A Voz dos Oficiais de Justiça: “Clima de medo, pressão e desgaste contínuo”

      Às quartas-feiras – salvo se a atualidade impuser outras divulgações – é dia da habitual rubrica: “A Voz dos Oficiais de Justiça”, contendo artigos escritos pelos nossos leitores e que nos são enviados – para o nosso endereço de e-mail geral: OJ@sapo.pt – para aqui publicar neste dia da semana. Todos são bem-vindos, todos têm espaço para a sua voz.

      Hoje, vamos reproduzir o artigo enviado por um grupo de Oficiais de Justiça, que prefere manter reservada a sua identificação, onde é relatado o ambiente de medo e degradação do serviço no tribunal onde exercem funções, cuja denúncia e discussão pública pretendem espoletar.

      Daquilo que temos conhecimento, este relato não corresponde a um caso isolado, ajustando-se a situações vividas em diversos locais.

      E dizem assim:

      «Dirigimo-nos a vós enquanto grupo de Oficiais de Justiça que, por receio de represálias, opta pelo anonimato – um facto que, por si só, já ilustra o ambiente atualmente vivido num tribunal.

      Nos últimos tempos, tem-se instalado um clima de medo, pressão e desgaste contínuo, marcado por práticas reiteradas que diversos profissionais identificam como assédio moral e perseguição no local de trabalho. Estas situações têm sido alvo de participações e queixas, sem que daí tenham resultado alterações efetivas.

      Paralelamente, assiste-se a uma rotatividade anormal de funcionários, com mudanças sucessivas, saídas e desestruturação de equipas.

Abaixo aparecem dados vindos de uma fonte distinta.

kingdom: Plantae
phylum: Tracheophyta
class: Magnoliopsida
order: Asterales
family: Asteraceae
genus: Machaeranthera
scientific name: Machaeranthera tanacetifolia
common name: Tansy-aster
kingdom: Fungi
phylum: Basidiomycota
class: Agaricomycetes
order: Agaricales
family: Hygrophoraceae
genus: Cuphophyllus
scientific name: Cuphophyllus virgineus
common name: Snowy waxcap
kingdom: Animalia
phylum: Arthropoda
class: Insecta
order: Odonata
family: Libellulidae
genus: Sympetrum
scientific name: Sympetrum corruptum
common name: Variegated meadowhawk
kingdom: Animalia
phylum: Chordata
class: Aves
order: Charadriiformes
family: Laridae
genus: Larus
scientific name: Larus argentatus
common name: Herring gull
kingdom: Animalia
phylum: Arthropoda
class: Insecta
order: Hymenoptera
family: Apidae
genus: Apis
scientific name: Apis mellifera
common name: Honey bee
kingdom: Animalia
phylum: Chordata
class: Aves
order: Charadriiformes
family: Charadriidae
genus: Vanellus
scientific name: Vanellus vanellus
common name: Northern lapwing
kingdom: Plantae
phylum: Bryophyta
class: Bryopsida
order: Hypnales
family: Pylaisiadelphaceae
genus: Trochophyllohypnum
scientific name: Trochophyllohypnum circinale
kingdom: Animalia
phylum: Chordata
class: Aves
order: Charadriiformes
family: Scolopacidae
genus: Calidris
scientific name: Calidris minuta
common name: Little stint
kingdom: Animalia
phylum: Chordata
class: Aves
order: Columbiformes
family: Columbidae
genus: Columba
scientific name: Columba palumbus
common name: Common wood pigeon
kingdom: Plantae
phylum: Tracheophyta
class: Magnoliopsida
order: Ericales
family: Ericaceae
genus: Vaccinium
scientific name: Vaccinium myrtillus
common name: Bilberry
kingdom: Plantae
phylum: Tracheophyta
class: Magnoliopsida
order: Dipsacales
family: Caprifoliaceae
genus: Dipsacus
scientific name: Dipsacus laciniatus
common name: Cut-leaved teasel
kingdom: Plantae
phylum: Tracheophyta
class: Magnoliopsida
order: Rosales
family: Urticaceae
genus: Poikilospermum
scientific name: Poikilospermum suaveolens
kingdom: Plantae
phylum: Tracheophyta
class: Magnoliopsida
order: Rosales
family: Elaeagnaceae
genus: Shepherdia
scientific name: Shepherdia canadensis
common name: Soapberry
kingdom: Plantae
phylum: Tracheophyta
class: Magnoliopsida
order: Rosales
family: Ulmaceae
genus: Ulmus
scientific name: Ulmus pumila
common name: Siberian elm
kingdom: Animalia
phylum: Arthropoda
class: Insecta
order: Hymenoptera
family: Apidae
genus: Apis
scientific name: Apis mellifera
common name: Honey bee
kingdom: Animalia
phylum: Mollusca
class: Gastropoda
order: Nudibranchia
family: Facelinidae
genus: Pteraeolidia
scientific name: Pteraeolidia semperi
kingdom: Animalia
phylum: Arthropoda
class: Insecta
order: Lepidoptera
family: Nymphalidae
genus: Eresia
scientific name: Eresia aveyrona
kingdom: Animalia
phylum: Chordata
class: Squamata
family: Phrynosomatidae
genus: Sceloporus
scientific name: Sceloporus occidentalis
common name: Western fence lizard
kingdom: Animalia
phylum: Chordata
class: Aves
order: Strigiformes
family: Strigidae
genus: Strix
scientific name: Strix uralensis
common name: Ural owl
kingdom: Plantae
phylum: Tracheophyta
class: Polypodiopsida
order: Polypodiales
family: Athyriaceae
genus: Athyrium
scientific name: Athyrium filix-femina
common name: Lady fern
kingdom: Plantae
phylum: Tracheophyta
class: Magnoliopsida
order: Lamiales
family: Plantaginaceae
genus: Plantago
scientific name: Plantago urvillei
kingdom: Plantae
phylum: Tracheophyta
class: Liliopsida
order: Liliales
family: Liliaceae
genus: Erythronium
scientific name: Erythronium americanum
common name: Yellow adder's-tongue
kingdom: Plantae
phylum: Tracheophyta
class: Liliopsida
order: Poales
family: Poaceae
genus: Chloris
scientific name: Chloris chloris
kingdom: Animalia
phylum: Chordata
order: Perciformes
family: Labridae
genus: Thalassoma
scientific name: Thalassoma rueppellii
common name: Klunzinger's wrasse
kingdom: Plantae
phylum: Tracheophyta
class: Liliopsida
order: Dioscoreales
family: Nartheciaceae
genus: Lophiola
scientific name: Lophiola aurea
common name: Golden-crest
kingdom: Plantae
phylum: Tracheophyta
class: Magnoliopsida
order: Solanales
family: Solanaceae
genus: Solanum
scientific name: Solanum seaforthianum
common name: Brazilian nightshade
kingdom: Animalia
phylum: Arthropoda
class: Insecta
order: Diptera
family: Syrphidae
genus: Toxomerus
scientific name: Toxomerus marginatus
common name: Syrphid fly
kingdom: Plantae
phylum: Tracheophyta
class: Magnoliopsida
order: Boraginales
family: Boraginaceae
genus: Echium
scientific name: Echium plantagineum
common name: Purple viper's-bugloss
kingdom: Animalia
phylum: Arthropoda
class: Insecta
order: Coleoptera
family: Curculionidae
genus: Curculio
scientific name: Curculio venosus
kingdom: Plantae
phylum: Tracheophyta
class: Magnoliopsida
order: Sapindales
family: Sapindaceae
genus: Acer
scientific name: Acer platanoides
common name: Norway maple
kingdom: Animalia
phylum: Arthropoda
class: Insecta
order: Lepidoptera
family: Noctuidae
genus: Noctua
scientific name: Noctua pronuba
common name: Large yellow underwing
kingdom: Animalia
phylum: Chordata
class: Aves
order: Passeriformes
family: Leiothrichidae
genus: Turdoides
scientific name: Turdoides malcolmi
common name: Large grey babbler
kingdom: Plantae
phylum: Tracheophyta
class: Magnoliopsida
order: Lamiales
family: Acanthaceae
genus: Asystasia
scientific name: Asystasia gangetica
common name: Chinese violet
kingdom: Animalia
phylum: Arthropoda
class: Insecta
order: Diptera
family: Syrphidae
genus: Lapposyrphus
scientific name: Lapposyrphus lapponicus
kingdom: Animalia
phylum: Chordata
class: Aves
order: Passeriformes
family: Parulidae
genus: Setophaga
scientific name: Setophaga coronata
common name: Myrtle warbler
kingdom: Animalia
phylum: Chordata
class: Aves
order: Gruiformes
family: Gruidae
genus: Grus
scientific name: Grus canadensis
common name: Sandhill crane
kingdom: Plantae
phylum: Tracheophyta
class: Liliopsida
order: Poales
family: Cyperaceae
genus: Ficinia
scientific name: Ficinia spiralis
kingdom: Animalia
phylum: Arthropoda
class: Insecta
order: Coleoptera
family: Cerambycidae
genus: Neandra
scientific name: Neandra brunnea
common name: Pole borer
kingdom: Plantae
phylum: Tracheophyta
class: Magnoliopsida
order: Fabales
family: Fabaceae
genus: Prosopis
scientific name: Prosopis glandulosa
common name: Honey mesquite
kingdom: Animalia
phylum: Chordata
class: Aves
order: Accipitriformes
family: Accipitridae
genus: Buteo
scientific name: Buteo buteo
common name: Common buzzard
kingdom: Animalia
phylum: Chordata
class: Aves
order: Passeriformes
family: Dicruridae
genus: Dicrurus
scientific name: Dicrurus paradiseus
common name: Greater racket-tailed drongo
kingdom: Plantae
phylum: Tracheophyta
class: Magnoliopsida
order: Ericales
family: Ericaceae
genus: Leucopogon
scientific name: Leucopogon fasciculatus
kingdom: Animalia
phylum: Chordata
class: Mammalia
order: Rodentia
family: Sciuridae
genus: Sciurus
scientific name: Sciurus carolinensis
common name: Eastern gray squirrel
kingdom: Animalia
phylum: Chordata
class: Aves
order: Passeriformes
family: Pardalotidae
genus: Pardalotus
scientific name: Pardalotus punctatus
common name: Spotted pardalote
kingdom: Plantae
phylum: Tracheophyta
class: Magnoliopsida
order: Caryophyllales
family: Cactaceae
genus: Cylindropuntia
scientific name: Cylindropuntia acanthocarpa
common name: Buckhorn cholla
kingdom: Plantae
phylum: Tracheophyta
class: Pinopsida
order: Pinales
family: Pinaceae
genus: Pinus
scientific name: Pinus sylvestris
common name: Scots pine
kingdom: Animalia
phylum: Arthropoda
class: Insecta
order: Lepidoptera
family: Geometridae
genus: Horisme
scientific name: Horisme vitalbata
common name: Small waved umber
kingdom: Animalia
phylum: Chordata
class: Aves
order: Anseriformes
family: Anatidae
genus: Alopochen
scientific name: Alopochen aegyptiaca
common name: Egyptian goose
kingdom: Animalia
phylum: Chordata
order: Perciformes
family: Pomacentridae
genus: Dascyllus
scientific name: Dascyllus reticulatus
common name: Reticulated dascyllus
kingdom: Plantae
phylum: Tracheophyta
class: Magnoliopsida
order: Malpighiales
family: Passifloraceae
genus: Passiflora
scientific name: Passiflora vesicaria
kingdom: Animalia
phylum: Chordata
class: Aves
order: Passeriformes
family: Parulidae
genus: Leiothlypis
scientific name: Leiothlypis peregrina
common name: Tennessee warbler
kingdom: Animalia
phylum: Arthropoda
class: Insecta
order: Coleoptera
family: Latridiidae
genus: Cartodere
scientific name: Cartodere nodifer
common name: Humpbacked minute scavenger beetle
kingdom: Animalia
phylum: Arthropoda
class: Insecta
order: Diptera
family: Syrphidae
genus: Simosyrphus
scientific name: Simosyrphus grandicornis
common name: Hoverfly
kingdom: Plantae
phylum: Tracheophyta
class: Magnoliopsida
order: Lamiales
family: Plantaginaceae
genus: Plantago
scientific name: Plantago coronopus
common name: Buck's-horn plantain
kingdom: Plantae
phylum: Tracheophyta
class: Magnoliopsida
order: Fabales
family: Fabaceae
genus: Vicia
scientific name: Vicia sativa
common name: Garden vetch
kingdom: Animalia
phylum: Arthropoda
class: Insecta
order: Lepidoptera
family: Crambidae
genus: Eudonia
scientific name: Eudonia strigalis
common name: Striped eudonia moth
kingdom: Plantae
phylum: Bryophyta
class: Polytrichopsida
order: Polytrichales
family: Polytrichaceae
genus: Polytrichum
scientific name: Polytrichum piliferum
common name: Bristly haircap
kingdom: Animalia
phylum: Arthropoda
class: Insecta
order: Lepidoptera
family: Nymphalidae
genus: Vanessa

Esta instabilidade não é neutra: está a comprometer seriamente a organização do serviço, a tramitação processual e, em última análise, a resposta da justiça ao cidadão.

      Mais grave ainda é a perceção generalizada de que estas práticas não ocorrem à margem das estruturas de direção e coordenação, mas antes dentro de um contexto onde quem deveria garantir equilíbrio e legalidade acaba, direta ou indiretamente, por contribuir para a sua perpetuação.

      O resultado é um ambiente profissional degradado, onde o cansaço, a desmotivação e o receio substituem o normal exercício de funções. Trabalha-se sob pressão constante, com impacto evidente na saúde psicológica dos funcionários e na qualidade do serviço público prestado.

      Apesar de tudo isto, o silêncio tem prevalecido – não por inexistência de problemas, mas por falta de consequências.

      É precisamente por isso que consideramos essencial tornar esta realidade pública e trazê-la para discussão entre colegas. Só a exposição e o debate poderão quebrar este ciclo e gerar a pressão necessária para que algo, finalmente, mude.

      Ignorar esta situação é permitir que ela continue.

      Com os melhores cumprimentos / Um grupo de Oficiais de Justiça.»